If we can limit the First Amendment, why not the Second? I am heartened by the speed in which morality trumped hatred in South Carolina. Roof's hate-filled rampage took place on June 17 and the flag left South Carolina's State House on July 9–warp speed for politics. Contrast this with what did not happen after the Sandy Hook massacre in 2013. Or after any of a number of other school shootings; for heaven's sake, American school shootings have their own Wikipedia page! In most cases, meaningful gun control laws were discussed, but dismissed with the speed of an Uzi discharging its rounds. Now consider the gut-wrenching slaughter of 16 kids and a teacher in Dunblane, Scotland. Thomas Hamilton committed his heinous deed on March 13, 1996 and by February 27, 1997 two new laws were in place that effectively banned most handguns from the United Kingdom.

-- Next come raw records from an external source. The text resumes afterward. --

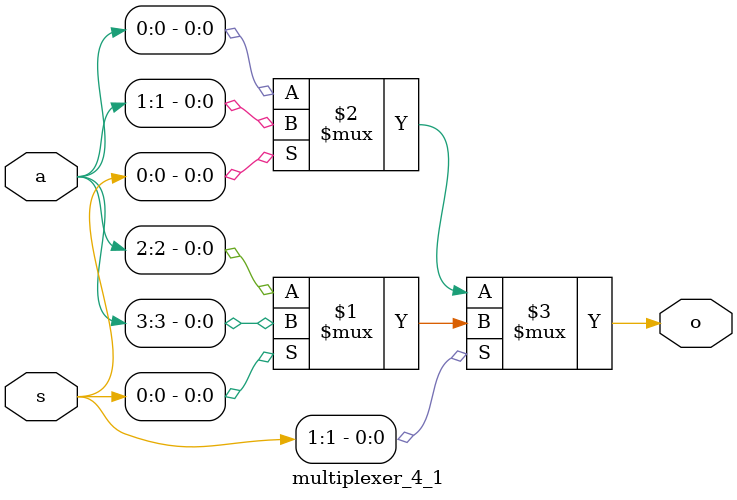
<source format=sv>
`timescale 1ns / 1ps

module multiplexer_4_1 (
    input logic [3:0] a,
    input logic [1:0] s,
    output logic o
);
  assign o = s[1] ? (s[0] ? a[3] : a[2]) : (s[0] ? a[1] : a[0]);
endmodule
</source>
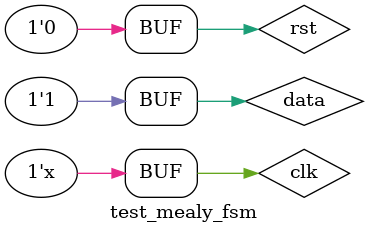
<source format=v>
module mealy_fsm(clk, rst, data, detected);
  input clk;
  input rst;
  input data;
  output reg detected;
  
  parameter s0 = 2'b00;
  parameter s1 = 2'b01;
  parameter s2 = 2'b10;
  parameter s3 = 2'b11;
  
  reg [2:0] current_state, next_state;  
  
  always @(posedge clk or posedge rst) begin
    if (rst) begin
      detected<=0;
      current_state <= s0;
    end
    else current_state <= next_state;
  end
  
  always @ (current_state or data) begin
    case(current_state)
      s0: begin
        if (data) next_state <= s1;
        else next_state<=s0;
        detected<=0;
      end
      
      s1: begin
        if (data) next_state<=s2;
        else next_state <= s0;
        detected<=0;
      end
      
      s2: begin  
        if (!data) next_state <= s3;
        else next_state <= s0;
        detected <= 0;
      end
      
      s3: begin
        if (data) next_state <= s1;
        else next_state <= s0;
        detected<=1;
      end
    endcase
  end
endmodule

module test_mealy_fsm;
  reg clk;
  reg rst;
  reg data;
  wire detected;
  
  mealy_fsm uut(clk, rst, data, detected);
  
  always #5 clk = ~clk;
  
  initial begin
    clk=0;rst=0;#10
    rst=1;#10
    rst=0;#10
    
    data = 1;#10
    data = 1;#10
    data = 0;#10
    data = 1;#10 
    data = 0;#10
    data = 0;#10
    data = 0;#10
    data = 0;#10   
    data = 1;#10
    data = 1;#10
    data = 0;#10
    data = 1;#100;
  end
endmodule

</source>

As in the United States, anti-gun control advocates cried that Dunblane was the action   of a single deranged individual and that collectors, hunters, sportsmen, and self-defense advocates should not be penalized for Hamilton's behavior. They lost, and guess what? Hunters still hunt and collectors still collect in the UK; they simply face restrictions on what they can legally buy and are held accountable for the ammunition they can (legally) purchase. British laws are not a panacea; they only restrict handguns and it's still possible to shoot up a school, as was tragically seen in a 2010 incident in Cumbria, England, in which rifle-wielding Derrick Bird killed 12 people before offing himself. Still, the firearm homicide rate in the U.K. is .05 per 100,00; in the U.S. it's 3.55, a level surpassed only by lawless and failed states. Nor has Britain seen increases in home invasions or attacks on unarmed citizens. Mind, this is because only some kinds of handguns were banned.

The bigger issue here is similar to that of the Confederate flag flap. If we can place restrictions on the First Amendment in the name of the public good, isn't it time to do so with the Second? As in the case of those alarmists who for years defended the Stars and Bars, legislators need to ignore shrill and selfish voices and act morally in the name of a more sane and civil society.